IMF says Greece needs debt relief, PM faces revolt
ATHENS, Greece -- Greek Prime Minister Alexis Tsipras faced a revolt in his left-wing party and workers' calls for strikes ahead of Wednesday's Parliament vote on a bailout deal meant to prevent the country's economy from collapsing.
Now Tsipras must keep his own government from collapsing as he tries to push a deal that he calls "irrational" through Parliament. Talks on a bailout worth 85 billion euros ($94 billion) will start if Parliament agrees by Wednesday to creditors' demands, including painful tax hikes and pension cuts.
Meanwhile, the International Monetary Fund said Greece's finances were even more dire than previously reported.

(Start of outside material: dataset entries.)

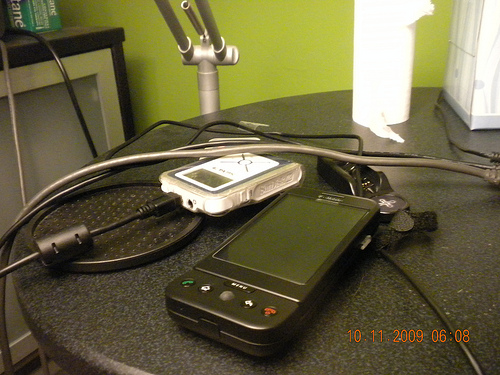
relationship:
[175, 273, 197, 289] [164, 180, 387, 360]
button on phone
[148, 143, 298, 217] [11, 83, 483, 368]
device on table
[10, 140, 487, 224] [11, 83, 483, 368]
cord on table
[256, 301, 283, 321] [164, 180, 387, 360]
button on phone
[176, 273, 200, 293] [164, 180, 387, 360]
button on phone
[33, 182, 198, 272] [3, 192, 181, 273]
charger under cord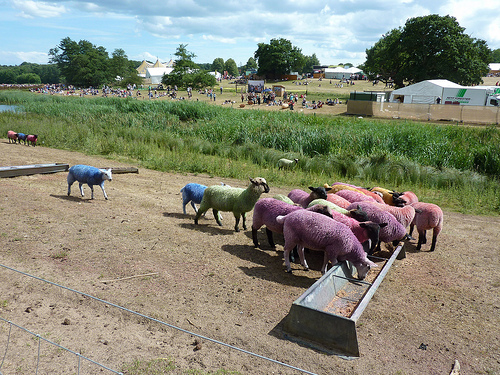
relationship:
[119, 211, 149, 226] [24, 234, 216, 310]
dirt on ground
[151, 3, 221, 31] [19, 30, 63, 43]
clouds in sky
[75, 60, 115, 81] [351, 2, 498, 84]
leaves on tree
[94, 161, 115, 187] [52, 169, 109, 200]
head of sheep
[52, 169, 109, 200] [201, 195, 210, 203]
sheep has stripes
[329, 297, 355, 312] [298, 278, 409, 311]
grain in trough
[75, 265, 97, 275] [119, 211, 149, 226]
rock in dirt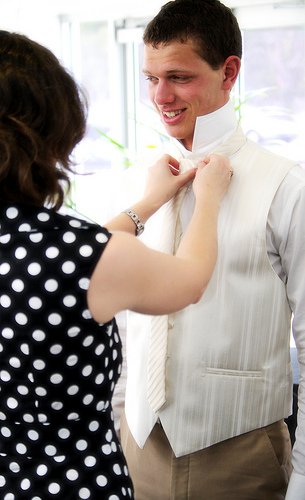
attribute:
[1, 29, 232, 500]
woman — tying, dotted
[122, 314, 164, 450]
tie — skinny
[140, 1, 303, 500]
man — smiling, dressing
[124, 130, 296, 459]
vest — stripped, sripped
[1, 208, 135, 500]
dress — polka-dotted, black, dotted, short-sleeved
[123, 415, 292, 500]
pant — khaki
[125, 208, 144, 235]
watch — silver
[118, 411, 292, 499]
pants — beige, tan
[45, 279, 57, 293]
dot — white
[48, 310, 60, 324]
dot — white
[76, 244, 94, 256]
dot — white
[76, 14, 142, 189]
window — lite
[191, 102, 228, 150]
collar — popped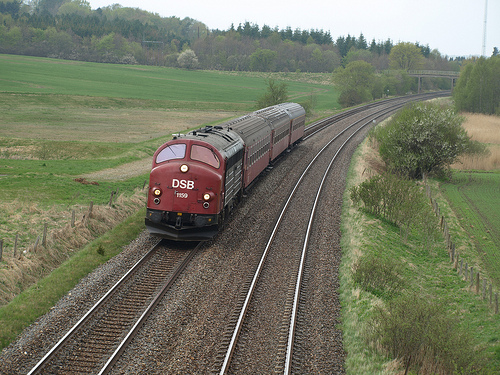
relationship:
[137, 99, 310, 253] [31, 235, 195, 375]
train moving on track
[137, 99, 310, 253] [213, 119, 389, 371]
train next to track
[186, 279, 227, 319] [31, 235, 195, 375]
pebbles between track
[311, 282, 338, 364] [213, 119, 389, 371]
pebbles next to track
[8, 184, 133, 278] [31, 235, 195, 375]
fence next to track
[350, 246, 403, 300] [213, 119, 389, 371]
bush next to track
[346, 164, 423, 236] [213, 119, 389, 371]
bush next to track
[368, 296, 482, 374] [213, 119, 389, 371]
bush next to track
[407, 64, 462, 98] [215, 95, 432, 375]
overpass above track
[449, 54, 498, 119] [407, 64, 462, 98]
trees next to overpass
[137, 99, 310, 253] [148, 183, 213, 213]
train has headlights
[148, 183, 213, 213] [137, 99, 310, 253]
headlights on front of train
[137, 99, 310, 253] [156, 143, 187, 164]
train has window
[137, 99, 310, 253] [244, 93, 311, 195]
train has cars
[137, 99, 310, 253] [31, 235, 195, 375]
train on a track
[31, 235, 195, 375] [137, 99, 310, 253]
track in front of train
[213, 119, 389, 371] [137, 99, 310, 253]
track next to train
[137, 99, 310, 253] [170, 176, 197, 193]
train has letters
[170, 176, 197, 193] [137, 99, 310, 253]
letters on front of train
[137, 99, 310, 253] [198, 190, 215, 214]
train has light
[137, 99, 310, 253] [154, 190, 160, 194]
train has headlights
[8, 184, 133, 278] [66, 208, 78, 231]
fence has post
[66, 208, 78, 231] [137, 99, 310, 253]
post next to train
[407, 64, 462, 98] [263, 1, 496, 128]
overpass in background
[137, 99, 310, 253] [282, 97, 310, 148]
train has car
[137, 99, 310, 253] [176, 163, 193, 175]
train has headlight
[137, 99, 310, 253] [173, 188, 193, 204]
train has numbers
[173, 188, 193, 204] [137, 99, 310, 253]
numbers on front of train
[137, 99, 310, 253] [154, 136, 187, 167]
train has window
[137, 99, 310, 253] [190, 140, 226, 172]
train has window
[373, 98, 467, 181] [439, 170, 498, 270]
tree next to crops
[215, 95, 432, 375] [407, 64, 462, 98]
track curves under overpass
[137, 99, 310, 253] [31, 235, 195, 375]
train on track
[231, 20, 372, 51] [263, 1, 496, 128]
trees in background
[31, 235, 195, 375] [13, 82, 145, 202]
track near field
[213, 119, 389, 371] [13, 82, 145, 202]
track near field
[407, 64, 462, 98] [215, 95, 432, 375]
overpass over track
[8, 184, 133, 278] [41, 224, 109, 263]
fence over grass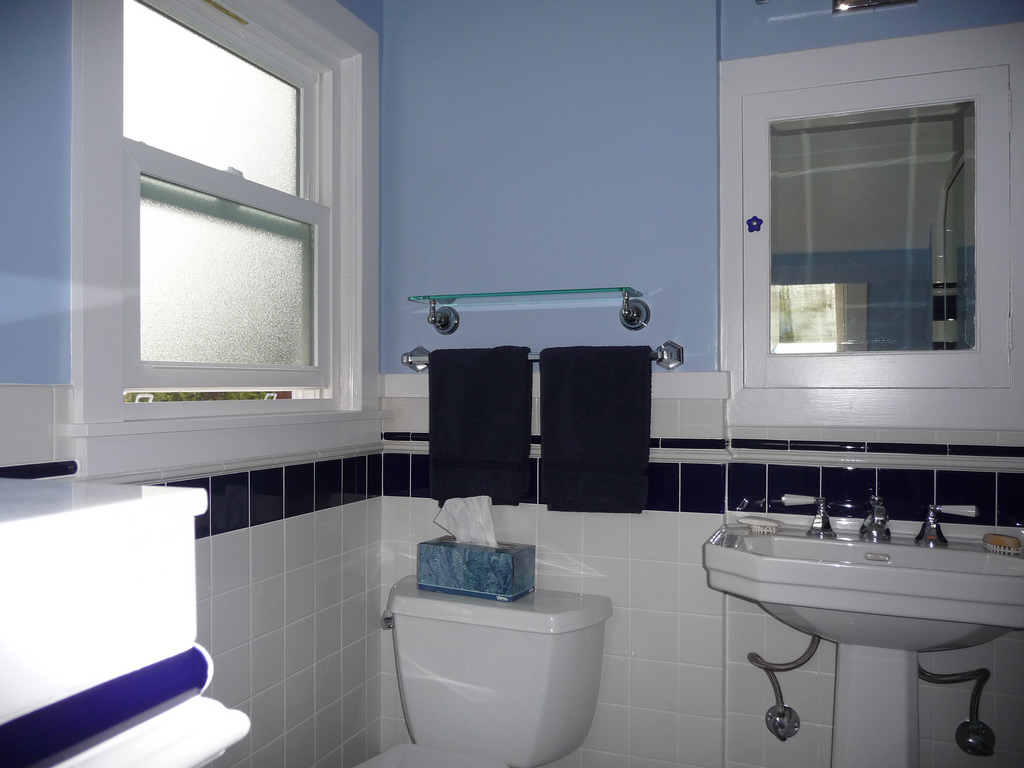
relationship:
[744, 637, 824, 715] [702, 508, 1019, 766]
pipe under sinj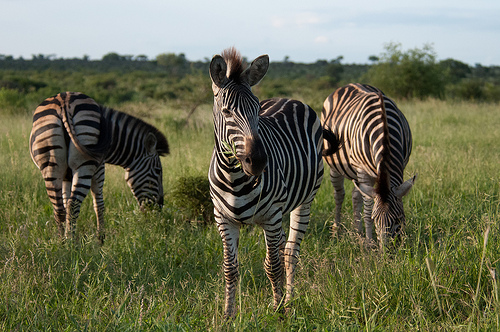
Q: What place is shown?
A: It is a field.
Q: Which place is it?
A: It is a field.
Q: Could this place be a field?
A: Yes, it is a field.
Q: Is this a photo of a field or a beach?
A: It is showing a field.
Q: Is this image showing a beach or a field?
A: It is showing a field.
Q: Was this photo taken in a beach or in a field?
A: It was taken at a field.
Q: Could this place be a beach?
A: No, it is a field.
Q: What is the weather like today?
A: It is cloudy.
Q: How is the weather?
A: It is cloudy.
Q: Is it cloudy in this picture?
A: Yes, it is cloudy.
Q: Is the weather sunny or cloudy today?
A: It is cloudy.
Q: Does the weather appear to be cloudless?
A: No, it is cloudy.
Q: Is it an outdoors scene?
A: Yes, it is outdoors.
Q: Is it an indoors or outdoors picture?
A: It is outdoors.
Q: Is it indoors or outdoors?
A: It is outdoors.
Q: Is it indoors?
A: No, it is outdoors.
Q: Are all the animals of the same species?
A: Yes, all the animals are zebras.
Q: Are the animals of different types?
A: No, all the animals are zebras.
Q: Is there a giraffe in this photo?
A: No, there are no giraffes.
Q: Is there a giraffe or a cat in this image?
A: No, there are no giraffes or cats.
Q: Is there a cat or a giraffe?
A: No, there are no giraffes or cats.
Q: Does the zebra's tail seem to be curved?
A: Yes, the tail is curved.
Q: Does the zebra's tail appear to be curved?
A: Yes, the tail is curved.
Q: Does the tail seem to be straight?
A: No, the tail is curved.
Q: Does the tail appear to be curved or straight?
A: The tail is curved.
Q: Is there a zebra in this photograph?
A: Yes, there is a zebra.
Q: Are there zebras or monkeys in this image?
A: Yes, there is a zebra.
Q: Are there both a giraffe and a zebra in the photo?
A: No, there is a zebra but no giraffes.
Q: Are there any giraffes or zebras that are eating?
A: Yes, the zebra is eating.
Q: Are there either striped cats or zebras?
A: Yes, there is a striped zebra.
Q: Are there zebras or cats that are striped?
A: Yes, the zebra is striped.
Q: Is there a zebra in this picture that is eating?
A: Yes, there is a zebra that is eating.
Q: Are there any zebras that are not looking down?
A: Yes, there is a zebra that is eating.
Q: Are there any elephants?
A: No, there are no elephants.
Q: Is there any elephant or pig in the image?
A: No, there are no elephants or pigs.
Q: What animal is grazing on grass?
A: The animal is a zebra.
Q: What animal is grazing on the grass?
A: The animal is a zebra.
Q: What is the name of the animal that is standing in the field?
A: The animal is a zebra.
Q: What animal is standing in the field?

The IMF said Greece's debts would peak over the next two years at 200 percent of the country's economic output; earlier it had said the debt burden would peak last year at 177 percent.
The IMF now says Greece needs more debt relief and 85 billion euros in new financing (up from an earlier estimate of around 60 billion euros) through 2018.
The IMF said that "Greece's debt can now only be made sustainable through debt relief measures that go far beyond what Europe has been willing to consider so far."
Greece faces a deadline Monday to repay 4.2 billion euros ($4.6 billion) to the European Central Bank. It is also in arrears on 2 billion euros to the IMF.
It will take an estimated four weeks for Greece to access new bailout loans, leaving EU finance ministers scrambling to find ways to get Athens some money sooner.
Hard-liners in Tsipras' own Cabinet and his radical leftist Syriza party are in open revolt. Unions are calling for or extending strikes to coincide with the Parliament vote.
After a stunning win in a referendum that rejected calls for more austerity, Tsipras remained in a bind this week as he reached a deal with creditors: Greece's cash-starved banks would likely have collapsed, sending the country spiraling out of the euro, Europe's joint currency. So after a marathon eurozone summit, Tsipras agreed to tough new measures that mean economically-battered Greeks will pay more for most goods and services by the end of the week.
The bill is expected to pass with votes from opposition parties. But the Tsipras government's political survival could be in danger if large numbers of its own lawmakers resign their seats or openly vote against the bill. Many in Tsipras' party have indicated they will refuse to vote for the deal because it goes back on election pledges to repeal austerity measures that have been imposed on Greece for years.
Pro-European opposition parties have pledged support for the bailout legislation, but Tsipras could effectively lose his majority in Parliament, weakening his ability to push through measures that he had himself vehemently opposed until a few weeks ago.
Tsipras vowed that he would not step down, despite the open dissent. "I will not run away from my responsibilities," he said in an interview on state TV.
He criticized the deal, but said it was the best Greece could get.
"The policies imposed on us were irrational," Tsipras said. "We faced a tough and punitive position from our partners ... But the (agreement) does offer a way out of the crisis."
There was speculation Tsipras might choose to reshuffle his Cabinet, which would remove dissenters from key positions.
Energy Minister Panagiotis Lafazanis called on the prime minister to cancel the legislation before it reaches Parliament, saying it was forced on Athens by lead eurozone lender Germany and its allies, who had acted like "financial assassins."
"The deal is unacceptable," Lafazanis said in a statement. "It may pass through Parliament ... but the people will never accept it and will be united in their fight against it."
Tsipras' coalition partner, Defense Minister Panos Kammenos, also denounced the new deal.
"There was a coup. A coup in the heart of Europe," said Kammenos, who heads the right-wing Independent Greeks party.
The Tsipras government holds 162 seats in Greece's 300-member Parliament. More than 30 of Syriza's own lawmakers have publicly voiced objections.
Athens was forced to accept harsh terms to remain in the euro after defaulting on its debts to the International Monetary Fund and closing its banks.
U.S. Treasury Secretary Jacob Lew is traveling to Europe to confer with leaders about the Greek crisis. Lew will meet Wednesday in Frankfurt with European Central Bank chief Mario Draghi. On Thursday, he will meet the finance ministers of Germany and France.
The months-long standoff between Greece and its creditors has taken a heavy toll on an economy that had begun the year with a 2.9 percent growth forecast. On Tuesday, a Greek small business association said that the new austerity measures would likely cause the economy to shrink for a seventh year, with a 3.5 percent drop in output.
Greece faced this year's first bailout deadline back in February. Irish Finance Minister Michael Noonan said it could have found itself in a much better situation now had it clinched a deal back then, but Greece got its timing all wrong during the bailout negotiations.
"It would have been much easier to settle this last February, and it would have been much easier to settle this a fortnight ago," when Greece shocked its eurozone allies by calling a referendum and seeking to reject their latest proposals. "From an economic, financial and social point of view it was an absolute disaster, because we all know in democracies that political success and economic success go hand in hand."